── SOURCE ──
The superior cycling performance of SIME at higher temperature may be explained by various synergistic advantages originating from its molecular design. Firstly, the synthesis method using ROMCP enables the formation of a monodisperse and macromolecular electrolyte, leading to less boundary polarization and higher long-term electrochemical stability. Secondly, the flexibility of SIME can accommodate with the electrodes well, resulting in reduced resistance between electrodes and electrolyte. Finally, the chemical cross-linking reaction can form a stable three-dimensional network structure, limiting the deformation of SIME.

4 Conclusions

A flexible, high-voltage endurable and safe SIME has been successfully synthesized based on lithium phosphate, PEGME and PEG covalently bonded to polynorbornene chains. SIME exhibits good mechanical property, superior flame retarding, excellent thermal stability up to 350 °C. The ionic conductivity is 1.31 × 10−4 S cm−1 and 5.67 × 10−4 S cm−1, respectively, at 20 and 80 °C. Moreover, SIME is electrochemically stable up to 5 V at 80 °C. The LiFePO4/Li coin cell assembled with SIME delivers a high initial discharge capacity and performs well at 80 °C, with the discharge capacity fading 10.2% at 0.2 C-rate after 100 cycles. Further enhancement for electrochemical performance of the SIME can be envisaged by improving the regularity of its structure.
───
## STATED EXERCISE A
Locate every line in the listing that contains the string "работы", and copy each of those lines.
The text and the listing come from separate, unrelated sources.
── SUPPLIED RECORDS ──
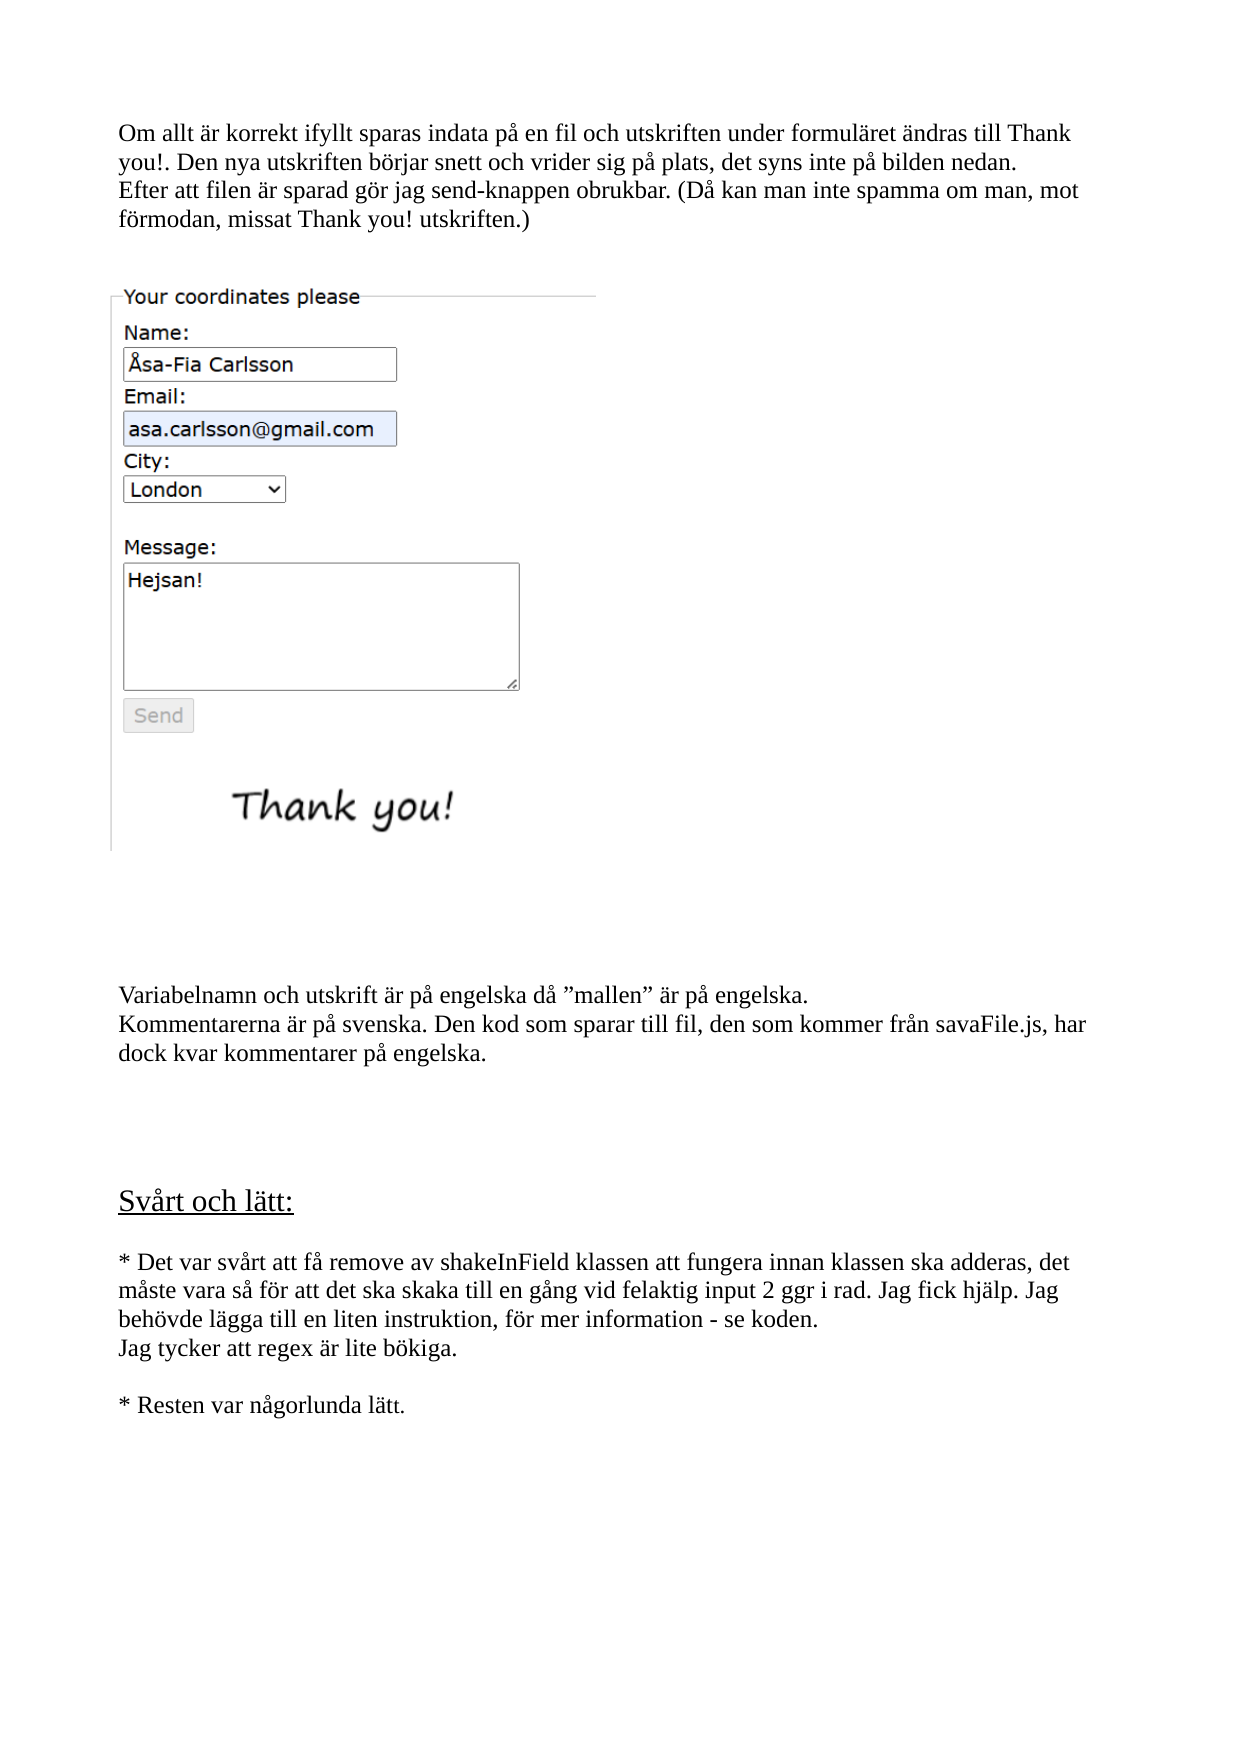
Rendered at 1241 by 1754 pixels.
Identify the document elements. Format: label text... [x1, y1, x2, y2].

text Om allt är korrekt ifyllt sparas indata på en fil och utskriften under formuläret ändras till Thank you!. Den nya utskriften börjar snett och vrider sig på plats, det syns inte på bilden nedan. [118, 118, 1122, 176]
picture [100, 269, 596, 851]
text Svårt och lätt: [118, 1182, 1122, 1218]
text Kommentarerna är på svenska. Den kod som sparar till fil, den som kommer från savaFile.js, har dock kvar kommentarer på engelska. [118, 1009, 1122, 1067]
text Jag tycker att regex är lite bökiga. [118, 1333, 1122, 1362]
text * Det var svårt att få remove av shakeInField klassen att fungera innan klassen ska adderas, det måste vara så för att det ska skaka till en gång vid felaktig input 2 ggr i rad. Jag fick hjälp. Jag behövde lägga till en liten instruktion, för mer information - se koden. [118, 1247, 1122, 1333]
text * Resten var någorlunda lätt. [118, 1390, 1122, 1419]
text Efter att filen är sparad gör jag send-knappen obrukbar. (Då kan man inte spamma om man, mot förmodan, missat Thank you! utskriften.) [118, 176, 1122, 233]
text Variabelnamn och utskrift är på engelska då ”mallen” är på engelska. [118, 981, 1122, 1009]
───
── SUPPLIED RECORDS ──
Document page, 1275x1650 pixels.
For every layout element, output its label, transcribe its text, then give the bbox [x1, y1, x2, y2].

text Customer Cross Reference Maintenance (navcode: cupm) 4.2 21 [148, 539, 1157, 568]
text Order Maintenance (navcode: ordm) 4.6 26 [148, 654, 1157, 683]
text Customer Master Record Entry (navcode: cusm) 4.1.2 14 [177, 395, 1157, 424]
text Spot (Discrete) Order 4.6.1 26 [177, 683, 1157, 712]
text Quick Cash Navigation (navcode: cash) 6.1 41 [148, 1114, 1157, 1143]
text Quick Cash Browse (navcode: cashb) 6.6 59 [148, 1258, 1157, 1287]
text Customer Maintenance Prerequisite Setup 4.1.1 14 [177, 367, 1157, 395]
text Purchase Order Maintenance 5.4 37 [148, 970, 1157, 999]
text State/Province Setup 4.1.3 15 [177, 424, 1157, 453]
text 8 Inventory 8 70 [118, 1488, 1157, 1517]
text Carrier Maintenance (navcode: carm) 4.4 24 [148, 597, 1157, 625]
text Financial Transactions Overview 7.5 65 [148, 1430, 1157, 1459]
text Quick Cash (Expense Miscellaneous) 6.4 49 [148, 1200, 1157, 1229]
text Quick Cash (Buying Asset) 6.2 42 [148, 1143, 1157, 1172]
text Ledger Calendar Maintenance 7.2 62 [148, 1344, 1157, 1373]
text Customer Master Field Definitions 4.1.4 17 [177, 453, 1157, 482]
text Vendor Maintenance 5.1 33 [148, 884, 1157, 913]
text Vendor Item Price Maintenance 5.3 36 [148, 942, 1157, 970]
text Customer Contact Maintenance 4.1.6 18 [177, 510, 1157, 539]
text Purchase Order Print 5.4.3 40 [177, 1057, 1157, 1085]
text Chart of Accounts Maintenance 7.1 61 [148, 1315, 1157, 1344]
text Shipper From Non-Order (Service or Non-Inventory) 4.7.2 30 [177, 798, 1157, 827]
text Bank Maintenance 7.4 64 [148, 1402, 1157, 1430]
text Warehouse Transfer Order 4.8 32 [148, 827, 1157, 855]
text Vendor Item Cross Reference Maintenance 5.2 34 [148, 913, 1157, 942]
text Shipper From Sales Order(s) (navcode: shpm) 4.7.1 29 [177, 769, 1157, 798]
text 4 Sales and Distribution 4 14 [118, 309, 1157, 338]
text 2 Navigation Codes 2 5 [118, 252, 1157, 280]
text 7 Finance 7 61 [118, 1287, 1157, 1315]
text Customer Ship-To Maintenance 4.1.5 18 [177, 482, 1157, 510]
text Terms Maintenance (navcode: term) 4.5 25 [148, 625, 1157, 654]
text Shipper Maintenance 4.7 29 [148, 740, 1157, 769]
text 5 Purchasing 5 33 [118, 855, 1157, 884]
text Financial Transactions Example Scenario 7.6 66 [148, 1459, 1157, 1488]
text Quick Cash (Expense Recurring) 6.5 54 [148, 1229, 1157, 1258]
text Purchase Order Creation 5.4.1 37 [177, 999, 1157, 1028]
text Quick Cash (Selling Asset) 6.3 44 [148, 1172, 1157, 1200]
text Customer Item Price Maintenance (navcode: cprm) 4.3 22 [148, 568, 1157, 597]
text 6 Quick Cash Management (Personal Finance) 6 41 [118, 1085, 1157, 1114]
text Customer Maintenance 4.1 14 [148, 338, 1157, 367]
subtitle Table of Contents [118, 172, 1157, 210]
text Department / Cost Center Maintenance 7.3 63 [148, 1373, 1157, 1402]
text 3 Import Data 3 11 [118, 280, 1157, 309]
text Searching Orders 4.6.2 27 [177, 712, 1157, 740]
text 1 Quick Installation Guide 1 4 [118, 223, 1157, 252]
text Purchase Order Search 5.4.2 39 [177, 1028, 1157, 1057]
───
── SUPPLIED RECORDS ──
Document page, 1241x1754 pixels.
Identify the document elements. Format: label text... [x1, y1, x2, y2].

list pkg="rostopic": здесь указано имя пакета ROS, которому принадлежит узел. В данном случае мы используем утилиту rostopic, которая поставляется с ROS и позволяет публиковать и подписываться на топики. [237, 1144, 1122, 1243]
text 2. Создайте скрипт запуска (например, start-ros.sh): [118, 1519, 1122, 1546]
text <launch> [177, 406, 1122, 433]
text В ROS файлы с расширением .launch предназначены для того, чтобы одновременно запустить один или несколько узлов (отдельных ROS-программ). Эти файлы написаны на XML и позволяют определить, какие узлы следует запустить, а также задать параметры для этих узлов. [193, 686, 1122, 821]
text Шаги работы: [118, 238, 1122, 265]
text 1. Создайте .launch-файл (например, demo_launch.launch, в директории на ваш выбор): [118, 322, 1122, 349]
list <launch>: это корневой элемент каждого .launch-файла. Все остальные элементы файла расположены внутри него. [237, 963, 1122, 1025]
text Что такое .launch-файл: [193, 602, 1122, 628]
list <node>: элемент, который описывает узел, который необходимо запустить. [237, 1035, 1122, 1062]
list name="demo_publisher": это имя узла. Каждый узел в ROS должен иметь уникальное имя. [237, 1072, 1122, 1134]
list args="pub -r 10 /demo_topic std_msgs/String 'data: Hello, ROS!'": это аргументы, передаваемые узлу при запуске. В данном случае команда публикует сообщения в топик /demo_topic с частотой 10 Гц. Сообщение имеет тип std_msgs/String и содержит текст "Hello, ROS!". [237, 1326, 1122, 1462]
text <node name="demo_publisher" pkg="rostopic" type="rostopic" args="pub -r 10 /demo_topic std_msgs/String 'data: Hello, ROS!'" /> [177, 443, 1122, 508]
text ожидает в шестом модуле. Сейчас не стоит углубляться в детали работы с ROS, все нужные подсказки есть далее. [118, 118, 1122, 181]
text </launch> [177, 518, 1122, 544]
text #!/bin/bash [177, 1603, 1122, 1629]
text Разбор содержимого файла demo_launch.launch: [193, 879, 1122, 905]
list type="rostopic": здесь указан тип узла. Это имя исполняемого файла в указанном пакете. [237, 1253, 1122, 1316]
───
## STATED EXERCISE B
According to the SIME text, up to what temperature is SIME thermally stable?

## CORRECT RESULT A
text Шаги работы: [118, 238, 1122, 265]
text ожидает в шестом модуле. Сейчас не стоит углубляться в детали работы с ROS, все нужные подсказки есть далее. [118, 118, 1122, 181]

## CORRECT RESULT B
350 °C